CPE : les coupes plus difficiles à encaisser en région

Pauline Marois
Photo: - Le Devoir Pauline Marois

Les centres de la petite enfance (CPE) situés en région risquent d’avoir plus de mal à encaisser les compressions annoncées par le ministère de la Famille, d’autant que leur fréquentation pourrait baisser avec la création prochaine de classes de maternelles destinées aux enfants de quatre ans issus des milieux défavorisés, selon des responsables de CPE.


Dès le 1er juillet, les CPE subiront des compressions de 37,9 millions, une baisse de 3,5 % de l’enveloppe budgétaire. Le gouvernement Marois réduit aussi de 18,3 millions les subventions accordées aux garderies privées.

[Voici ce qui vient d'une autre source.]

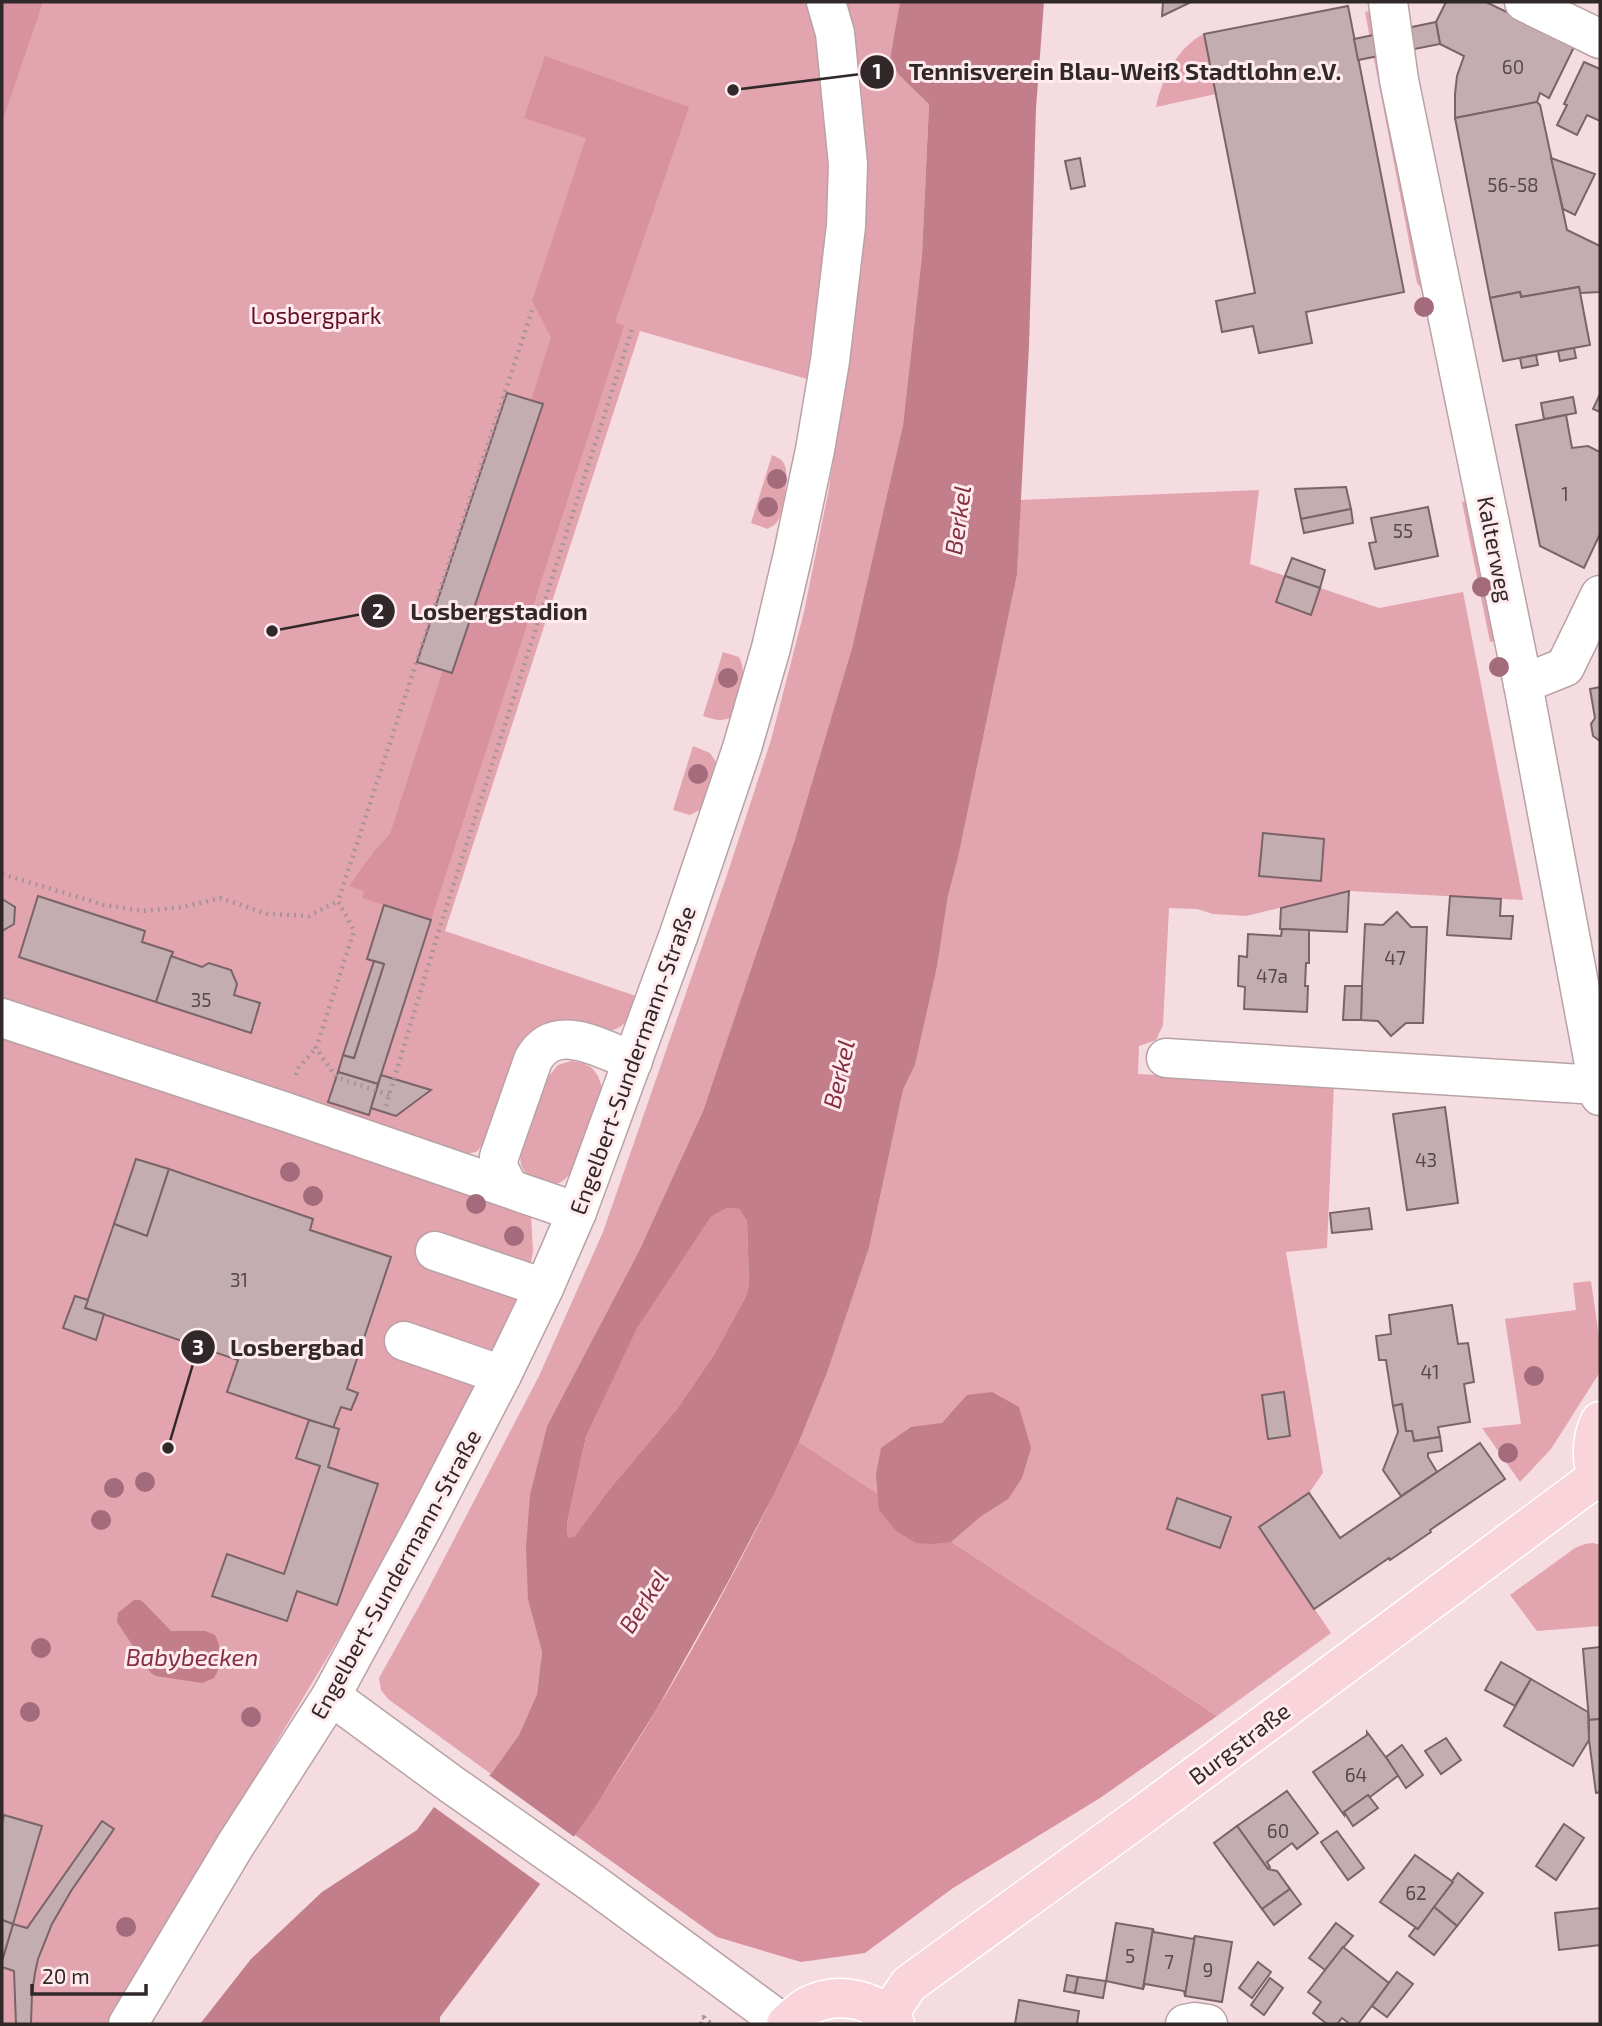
<svg xmlns="http://www.w3.org/2000/svg" width="1602" height="2026" viewBox="0 0 1602 2026" font-family="'Exo 2',sans-serif">
<rect width="100%" height="100%" fill="#f5dce0"/>
<!-- green -->
<g fill="#e2a4ae">
<path d="M2 2H809L816 26 827 147 829 208 826 255 807 379 640 331 445 931 639 997C624 1033 617 1034 580 1027L487 1141 476 1152 462 1155 531 1214 533 1251 524 1302 351 1618 107 2024H2Z"/>
<path d="M833 2H900L891 61 899 75 929 103 922 255 903 425 852 648 796 840 703 1111 639 1251 547 1426 530 1494 528 1600 542 1652 537 1694 519 1735 491 1774 388 1699 381 1690 379 1678 423 1599 539 1376 603 1232 728 872 771 740 804 612 829 488 852 330Z"/>
<path d="M1371 11 1424 291 1417 283 1365 12Z"/>
<path d="M1204 34 1216 94 1156 107C1161 80 1178 46 1204 34Z"/>
<path d="M772 455C778 458 783 459 785 466 789 475 783 514 777 522 774 526 772 526 768 529L751 523Z"/>
<path d="M1259 490 1250 564 1379 608 1463 592 1523 900 1349 891 1246 916 1213 914 1197 909 1169 908 1163 1025 1156 1040 1139 1046 1138 1074 1334 1084 1327 1248 1286 1252 1323 1473 1309 1493 1259 1527 1331 1633 1217 1716 799 1442 827 1373 869 1248 903 1090 915 1065 937 967 948 896 958 858 1017 575 1020 500Z"/>
<path d="M1470 500 1498 640 1490 642 1462 502Z"/>
<path d="M723 652 739 657C749 676 738 698 733 717 721 722 715 720 703 716Z"/>
<path d="M693 746 710 753 718 765 705 807 690 815 673 810Z"/>
<path d="M571 1061 583 1063 592 1068 598 1076 603 1090 573 1171C568 1176 562 1184 554 1184 551 1184 547 1182 543 1181 525 1176 518 1169 521 1149L548 1077 558 1065Z"/>
<path d="M1591 1281 1600 1344V1372L1551 1449 1520 1482 1482 1428 1521 1424 1505 1319 1576 1310 1573 1283Z"/>
<path d="M1593 1543 1600 1545V1626L1537 1631 1510 1595 1575 1548 1585 1544Z"/>
</g>
<!-- forest -->
<g fill="#d8919e">
<path d="M2 2H43L2 122Z"/>
<path d="M545 56 689 107 615 322 624 326 431 920 362 898 364 891 349 886 376 849 390 834 443 670 452 673 531 401 551 337 532 301 586 138 524 118Z"/>
<path d="M727 1208 739 1209 747 1221 749 1286 745 1298 715 1353 677 1409 607 1492 574 1537 568 1539 567 1523 586 1437 637 1327 711 1217Z"/>
<path d="M799 1442 1217 1716 1100 1798 953 1888 865 1953 801 1962 717 1937 575 1835C662 1712 735 1577 799 1442Z"/>
</g>
<!-- water -->
<g fill="#c27e8a" fill-rule="evenodd">
<path d="M900 2H1044L1036 108 1029 346 1017 575 958 858 948 896 937 967 915 1065 903 1090 869 1248 827 1373 799 1442 774 1494 728 1582 657 1709 595 1807 541 1883 440 2017V2024H200L251 1959 322 1892 417 1830 434 1807 491 1774 519 1735 537 1694 542 1652 528 1600 526 1548 530 1494 547 1426 639 1251 703 1111 795 840 852 648 903 425 922 255 929 104 899 75 890 60ZM727 1208 739 1209 747 1221 749 1286 745 1298 715 1353 677 1409 607 1492 574 1537 568 1538 567 1523 586 1437 637 1328 711 1217Z"/>
<path d="M992 1392 1019 1407 1031 1448 1022 1478 1008 1499 980 1517 951 1542 931 1544 916 1543 896 1531 879 1510 876 1474 881 1448 911 1427 942 1423 967 1395Z"/>
<path d="M134 1600H140L144 1603 171 1631H205L215 1635C222 1647 222 1666 214 1678L202 1683 156 1676 151 1673 117 1622 118 1613Z"/>
</g>
<!-- pier -->
<path fill="#f5dce0" d="M486 1773 577 1839 543 1886 434 1807 440 1800Z"/>
<!-- building -->
<g fill="#c4adb1" stroke="#796467" stroke-width="2">
<path d="M1163 2H1191L1162 16Z"/>
<path d="M1446 2H1486L1575 45 1549 98 1540 93 1537 102 1455 118V94L1457 76 1464 56 1440 44 1436 22Z"/>
<path d="M1348 6 1404 292 1306 312 1312 343 1259 353 1253 326 1222 332 1216 301 1255 293 1204 34Z"/>
<path d="M1436 22 1440 44 1358 60 1354 39Z"/>
<path d="M1584 62 1600 69V121L1587 115 1577 135 1557 125 1567 105 1564 104Z"/>
<path d="M1537 102 1540 105 1567 230 1600 246V292L1580 293 1579 287 1521 297 1520 292 1490 298 1455 118Z"/>
<path d="M1080 158 1085 186 1071 189 1065 161Z"/>
<path d="M1551 158 1595 174 1575 215 1563 209Z"/>
<path d="M1579 287 1590 345 1503 361 1490 298 1520 292 1521 297Z"/>
<path d="M1574 348 1576 358 1560 361 1558 351Z"/>
<path d="M1536 355 1538 365 1522 368 1520 358Z"/>
<path d="M507 393 543 404 452 673 417 662Z"/>
<path d="M1600 394V412L1593 409Z"/>
<path d="M1573 397 1576 413 1544 419 1541 403Z"/>
<path d="M1566 415 1572 448 1588 446 1600 452V534L1584 568 1540 546 1516 425Z"/>
<path d="M1346 487 1351 509 1301 519 1295 489Z"/>
<path d="M1428 507 1438 556 1375 569 1369 543 1376 542 1371 518Z"/>
<path d="M1351 509 1353 523 1304 533 1301 519Z"/>
<path d="M1292 558 1325 570 1320 588 1285 576Z"/>
<path d="M1285 576 1320 588 1311 615 1276 602Z"/>
<path d="M1600 687V741L1593 736 1591 724 1595 718 1590 689Z"/>
<path d="M1263 833 1324 839 1321 881 1259 876Z"/>
<path d="M1349 891 1347 932 1280 929 1281 908Z"/>
<path d="M38 896 145 931 142 942 173 952 156 1002 19 957Z"/>
<path d="M1450 896 1501 899 1500 916H1513L1511 939 1447 935Z"/>
<path d="M2 899 15 907 14 924 2 931Z"/>
<path d="M384 905 431 920 378 1084 338 1072 343 1055 354 1058 384 964 367 959Z"/>
<path d="M1397 912 1411 927H1427L1423 1023H1406L1391 1036 1378 1021 1361 1020 1362 986 1365 924 1383 925Z"/>
<path d="M1282 929 1309 930V963H1306L1305 986H1308L1307 1012 1244 1009 1245 987 1238 986 1239 956 1247 957 1248 934 1281 936Z"/>
<path d="M171 956 202 967 209 963 231 970 237 984 234 995 260 1003 251 1033 156 1002Z"/>
<path d="M374 961 384 964 354 1058 343 1055Z"/>
<path d="M1345 986H1362L1361 1020H1343Z"/>
<path d="M338 1072 378 1084 369 1115 328 1102Z"/>
<path d="M381 1075 431 1090 396 1116 371 1108Z"/>
<path d="M1445 1107 1458 1203 1407 1210 1393 1114Z"/>
<path d="M136 1159 169 1169 147 1236 114 1224Z"/>
<path d="M169 1169 313 1219 310 1230 391 1257 347 1389 358 1393 351 1410 341 1407 333 1428 227 1392 238 1360 85 1308 114 1224 147 1236Z"/>
<path d="M1369 1208 1372 1229 1332 1233 1330 1213Z"/>
<path d="M75 1296 88 1300 85 1308 104 1314 96 1340 63 1328Z"/>
<path d="M1452 1305 1458 1344 1468 1343 1474 1382 1464 1384 1470 1422 1438 1427 1440 1437 1414 1441 1412 1431H1406L1402 1404 1393 1406 1386 1360H1379L1376 1336 1391 1334 1389 1315Z"/>
<path d="M1284 1392 1290 1436 1268 1439 1262 1395Z"/>
<path d="M1402 1404 1406 1431H1412L1414 1441 1440 1437 1442 1451 1428 1453V1457L1437 1472 1401 1496 1383 1470 1398 1432 1393 1406Z"/>
<path d="M309 1420 339 1429 328 1467 378 1484 337 1605 297 1591 287 1621 212 1596 227 1554 284 1574 320 1466 296 1458Z"/>
<path d="M1480 1443 1505 1479 1430 1530 1431 1532 1390 1560 1389 1558 1314 1609 1259 1527 1309 1493 1340 1538Z"/>
<path d="M1177 1498 1231 1517 1220 1548 1167 1529Z"/>
<path d="M1600 1647V1719L1589 1720 1583 1649Z"/>
<path d="M1501 1662 1531 1679 1515 1706 1485 1690Z"/>
<path d="M1531 1679 1588 1712 1589 1740 1573 1766 1504 1726Z"/>
<path d="M1600 1719V1792L1596 1793 1589 1740V1720Z"/>
<path d="M1367 1732 1399 1775 1370 1797 1368 1795 1344 1812V1815L1313 1772 1367 1735Z"/>
<path d="M1446 1738 1461 1760 1441 1774 1425 1751Z"/>
<path d="M1402 1745 1423 1775 1406 1788 1386 1757Z"/>
<path d="M1287 1791 1318 1833 1297 1849 1292 1843 1267 1862 1270 1867 1268 1869 1237 1826Z"/>
<path d="M1368 1795 1378 1808 1353 1826 1344 1812Z"/>
<path d="M4 1815 42 1826 13 1924 2 1920V1823Z"/>
<path d="M102 1821 114 1829 71 1891 52 1924 38 1959 35 1973 32 1993 31 2024H16L14 1971 2 1967V1961L13 1924 27 1928Z"/>
<path d="M1564 1824 1584 1838 1556 1880 1536 1866Z"/>
<path d="M1237 1826 1268 1869 1277 1871 1290 1889 1262 1909 1214 1843Z"/>
<path d="M1337 1831 1364 1868 1348 1880 1321 1842Z"/>
<path d="M1415 1855 1453 1882 1418 1929 1380 1902Z"/>
<path d="M1458 1873 1483 1893 1457 1926 1434 1907 1453 1882 1452 1881Z"/>
<path d="M1290 1889 1301 1904 1274 1925 1262 1909Z"/>
<path d="M1434 1907 1457 1926 1434 1955 1409 1936 1415 1928 1418 1929Z"/>
<path d="M1600 1908V1945L1559 1950 1555 1913Z"/>
<path d="M2 1920 13 1924 2 1961Z"/>
<path d="M1116 1923 1153 1929 1143 1989 1106 1981Z"/>
<path d="M1336 1923 1353 1936 1325 1970 1309 1958Z"/>
<path d="M1153 1929 1154 1932 1193 1939 1195 1936 1185 1996 1184 1991 1145 1984 1143 1989Z"/>
<path d="M1195 1936 1232 1942 1222 2002 1185 1996Z"/>
<path d="M1343 1947 1389 1983 1358 2024H1350L1342 2018 1337 2024H1327L1313 2013 1321 2002 1308 1992Z"/>
<path d="M1258 1962 1271 1972 1252 1998 1239 1988Z"/>
<path d="M1397 1972 1413 1984 1387 2017 1372 2006Z"/>
<path d="M1067 1975 1078 1977 1075 1993 1064 1991Z"/>
<path d="M1078 1977 1106 1981 1103 1998 1075 1993Z"/>
<path d="M1270 1978 1283 1988 1264 2015 1251 2005Z"/>
<path d="M1019 2000 1079 2011 1077 2024H1015Z"/>
</g>
<g fill="none" stroke-linecap="round" stroke-linejoin="round">
<!-- minor casing -->
<g stroke="#b9a2a5" stroke-width="41">
<g id="minor">
<path d="M1388 2 1399 80 1523 684 1600 1096"/>
<path d="M1524 2 1600 39"/>
<path d="M1523 684 1565 667 1600 595"/>
<path d="M2 1018 283 1111 577 1212"/>
<path d="M1166 1058 1598 1085"/>
<path d="M509 1188 498 1167 499 1157 533 1060C555 1020 601 1049 633 1061"/>
<path d="M435 1251 544 1288"/>
<path d="M404 1341 502 1375"/>
<path d="M331 1696 451 1784 595 1885 784 2024"/>
<path d="M128 2024 236 1844 331 1696 424 1525 502 1375 544 1288 577 1212 679 934 742 748 771 648 793 554 815 450 830 361 846 226 848 164 835 33 826 2"/>
<path d="M1185 2024 1195 2022 1208 2024"/>
</g>
</g>
<!-- major casing -->
<g stroke="#fff" stroke-width="41">
<g id="major">
<path d="M1600 1421C1591 1439 1590 1464 1600 1482"/>
<path d="M888 2015 909 1984 1141 1816 1597 1477"/>
<path d="M786 2024C793 2018 800 2010 808 2006 837 1991 875 1998 895 2024"/>
</g>
</g>
<!-- path -->
<g stroke="#a79497" stroke-width="4.5" stroke-dasharray="2 5" stroke-linecap="butt">
<path d="M2 874 104 905 144 911 183 907 220 898 268 914 309 916 338 901"/>
<path d="M296 1075 299 1067 316 1048"/>
<path d="M389 1095 336 1077 316 1048 354 931 338 901 533 307"/>
<path d="M386 1106 439 930 632 329"/>
<path d="M703 2017 712 2024"/>
<path d="M701 2024 706 2012"/>
</g>
<!-- minor -->
<use href="#minor" stroke="#fff" stroke-width="38"/>
<!-- major -->
<use href="#major" stroke="#f9d5db" stroke-width="38"/>
</g>
<!-- trees -->
<g fill="#a46b7c">
<circle cx="1424" cy="307" r="10"/>
<circle cx="777" cy="479" r="10"/>
<circle cx="768" cy="507" r="10"/>
<circle cx="1482" cy="587" r="10"/>
<circle cx="1499" cy="667" r="10"/>
<circle cx="728" cy="678" r="10"/>
<circle cx="698" cy="774" r="10"/>
<circle cx="290" cy="1172" r="10"/>
<circle cx="313" cy="1196" r="10"/>
<circle cx="476" cy="1204" r="10"/>
<circle cx="514" cy="1236" r="10"/>
<circle cx="1534" cy="1376" r="10"/>
<circle cx="1508" cy="1453" r="10"/>
<circle cx="145" cy="1482" r="10"/>
<circle cx="114" cy="1488" r="10"/>
<circle cx="101" cy="1520" r="10"/>
<circle cx="41" cy="1648" r="10"/>
<circle cx="30" cy="1712" r="10"/>
<circle cx="251" cy="1717" r="10"/>
<circle cx="126" cy="1927" r="10"/>
</g>
<g text-anchor="middle" dominant-baseline="central" stroke-width="6" stroke-linejoin="round" paint-order="stroke">
<!-- number labels -->
<g font-size="19" fill="#56494b">
<text x="1513" y="66">60</text>
<text x="1513" y="184">56-58</text>
<text x="1565" y="493">1</text>
<text x="1403" y="530">55</text>
<text x="1395" y="957">47</text>
<text x="1272" y="975">47a</text>
<text x="201" y="999">35</text>
<text x="1426" y="1159">43</text>
<text x="239" y="1279">31</text>
<text x="1430" y="1371">41</text>
<text x="1356" y="1774">64</text>
<text x="1278" y="1830">60</text>
<text x="1416" y="1892">62</text>
<text x="1130" y="1955">5</text>
<text x="1169" y="1961">7</text>
<text x="1208" y="1969">9</text>
</g>
<!-- park labels -->
<g font-size="23" fill="#620e2a" stroke="#ffebee">
<text x="316" y="315">Losbergpark</text>
</g>
<!-- street labels -->
<g font-size="23" fill="#312829" stroke="#ffebee">
<text transform="translate(1496 549) rotate(79)">Kalterweg</text>
<text transform="translate(632 1060) rotate(-70)">Engelbert-Sundermann-Straße</text>
<text transform="translate(395 1574) rotate(-61)">Engelbert-Sundermann-Straße</text>
<text transform="translate(1239 1743) rotate(-37)">Burgstraße</text>
</g>
<!-- water labels -->
<g font-size="24" font-style="italic" fill="#833045" stroke="#ffebee">
<text transform="translate(957 520) rotate(-82)">Berkel</text>
<text transform="translate(838 1074) rotate(-77)">Berkel</text>
<text transform="translate(643 1601) rotate(-57)">Berkel</text>
<text x="192" y="1656">Babybecken</text>
</g>
</g>
<!-- callouts -->
<path fill="none" stroke="#312829" stroke-width="2.5" d="M733 90L877 72M272 631L378 611M168 1448L198 1347"/>
<g fill="#312829" stroke="#ffebee" stroke-width="2.5">
<circle cx="733" cy="90" r="7"/>
<circle cx="272" cy="631" r="7"/>
<circle cx="168" cy="1448" r="7"/>
<circle cx="877" cy="72" r="18"/>
<circle cx="378" cy="611" r="18"/>
<circle cx="198" cy="1347" r="18"/>
</g>
<g font-size="21" text-anchor="middle" font-weight="bold" fill="#fff">
<text x="877" y="79">1</text>
<text x="378" y="619">2</text>
<text x="198" y="1355">3</text>
</g>
<g font-size="24" text-anchor="middle" font-weight="bold" fill="#312829" stroke="#ffebee" stroke-width="6" stroke-linejoin="round" paint-order="stroke">
<text x="1125" y="80">Tennisverein Blau-Weiß Stadtlohn e.V.</text>
<text x="499" y="620">Losbergstadion</text>
<text x="297" y="1356">Losbergbad</text>
</g>
<!-- border -->
<rect width="1602" height="2026" fill="none" stroke="#312829" stroke-width="7"/>
<!-- scale -->
<path d="M32 1984v10h114v-10" fill="none" stroke="#312829" stroke-width="3.5"/>
<text x="42" y="1984" font-size="21" fill="#312829" stroke="#ffebee" stroke-width="5" paint-order="stroke">20 m</text>
</svg>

La situation sera plus difficile en région, selon Simon Dufresne, le directeur du Réseau de services à la petite enfance de l’est du Québec, car les garderies y sont de taille moindre. Une des solutions serait de « fusionner des CPE », selon M. Dufresne, afin de réduire le personnel administratif. Les heures des conseillères pédagogiques, qui soutiennent et conseillent les éducatrices, pourraient aussi être réduites, ce qui diminuerait toutefois la qualité des services. De plus, M. Dufresne estime que la création de 70 classes de maternelles pour les enfants âgés de quatre ans issus des milieux défavorisés aura un impact sur les garderies en région. Québec prévoit en effet d’offrir la maternelle à quatre ans à 1200 enfants. M. Dufresne craint que cette mesure ne fasse baisser la fréquentation des garderies situées en Gaspésie et aux îles de la Madeleine. D’autant plus que les tailles de ces garderies sont moindres que celles des grandes villes.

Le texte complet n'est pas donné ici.